North Carolina marks accomplishments on two-year anniversary of coal ash law


Coal ash ponds are being closed, residents will get water connections

Two years after the landmark coal ash management law went into effect, North Carolina has become a national leader in addressing the long-ignored threat coal ash may pose to the environment and public health.

In 2014 North Carolina became the only state in the country to order that every coal ash pond be closed. Since then, more than six million tons of coal ash have been moved, record fines have been issued for environmental violations, and North Carolina has held Duke Energy accountable for the worst environmental disaster in state history.

Governor McCrory signed an update to the law in 2016 that provides common-sense solutions including providing permanent alternate water connections to residents around coal ash facilities, fixing all of the dams around coal ash ponds, and creating a coal ash recycling program. 

In the video below, Secretary Donald R. van der Vaart of the state environmental department explains the actions North Carolina has taken over the last two years toward closing coal ash ponds, strengthening environmental and health protections, and solving once and for all the decades-old coal ash problem.

The video is available for use in news coverage. You can watch it by clicking here.


Hello. I’m Donald van der Vaart, Secretary of the North Carolina Department of Environmental Quality.

On this two-year anniversary of the coal ash law, I’d like to talk to you about the action the McCrory administration has taken to protect the environment and public health from this long-ignored problem.
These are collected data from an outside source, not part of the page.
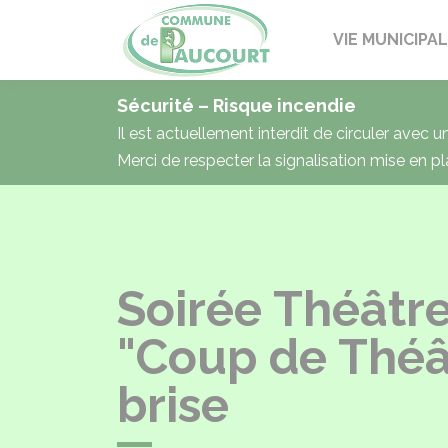
Paucourt
VIE MUNICIPA
Sécurité – Risque incendie
Il est actuellement interdit de circuler avec 
Merci de respecter la signalisation mise en pl
Soirée Théâtr
"Coup de Théâtr
brise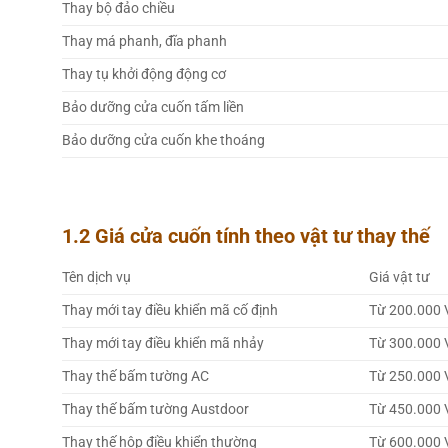
Thay bộ đảo chiều
Thay má phanh, đĩa phanh
Thay tụ khởi động động cơ
Bảo dưỡng cửa cuốn tấm liền
Bảo dưỡng cửa cuốn khe thoáng
1.2 Giá cửa cuốn tính theo vật tư thay thế
Tên dịch vụ
Giá vật tư
Thay mới tay điều khiển mã cố định
Từ 200.000 
Thay mới tay điều khiển mã nhảy
Từ 300.000 
Thay thế bấm tường AC
Từ 250.000 
Thay thế bấm tường Austdoor
Từ 450.000 
Thay thế hộp điều khiển thường
Từ 600.000 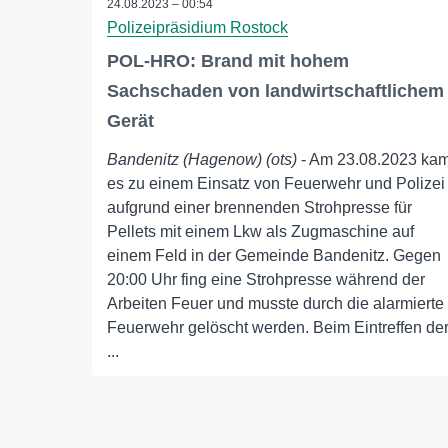
24.08.2023 – 00:54
Polizeipräsidium Rostock
POL-HRO: Brand mit hohem
Sachschaden von landwirtschaftlichem
Gerät
Bandenitz (Hagenow) (ots)
- Am 23.08.2023 ka
es zu einem Einsatz von Feuerwehr und Polizei
aufgrund einer brennenden Strohpresse für
Pellets mit einem Lkw als Zugmaschine auf
einem Feld in der Gemeinde Bandenitz. Gegen
20:00 Uhr fing eine Strohpresse während der
Arbeiten Feuer und musste durch die alarmierte
Feuerwehr gelöscht werden. Beim Eintreffen de
...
Previous administrations turned their backs on the threat of coal ash for decades. Their inaction ultimately led to the Dan River spill, the worst environmental disaster in North Carolina history. Within months of taking office, and well before the Dan River spill, Governor Pat McCrory took steps to force Duke Energy to begin cleaning up coal ash.

Under his leadership, North Carolina is the first state in the country to order that every coal ash pond be closed. More than six million tons of coal ash have been moved to safe storage and more is being moved every day. We were the first state to require water connections be provided to people who live near coal ash facilities. We have also held Duke Energy accountable by issuing the largest fines in state history for environmental violations.

This administration continues to offer common sense solutions. The governor signed updated legislation this year that puts Duke Energy on a strict timetable for installing alternate water connections, fixing all of the dams around its coal ash ponds, and recycling coal ash.

Seven of Duke Energy’s coal ash facilities will already be dug up. Decisions about how to close the rest will continue to be driven by science.

North Carolina is also conducting environmental justice reviews to make sure low-income and minority communities aren’t affected by new coal ash landfills.

I’ve worked in the environmental department for more than twenty years and continue to be impressed with the work of our staff, scientists and engineers who tackled this issue head on. I want to thank these dedicated professionals for their tireless work on this unique effort to safely close every coal ash pond in the state. 

We are committed to building on our progress and removing once and for all any threat coal ash may pose to the environment or public health.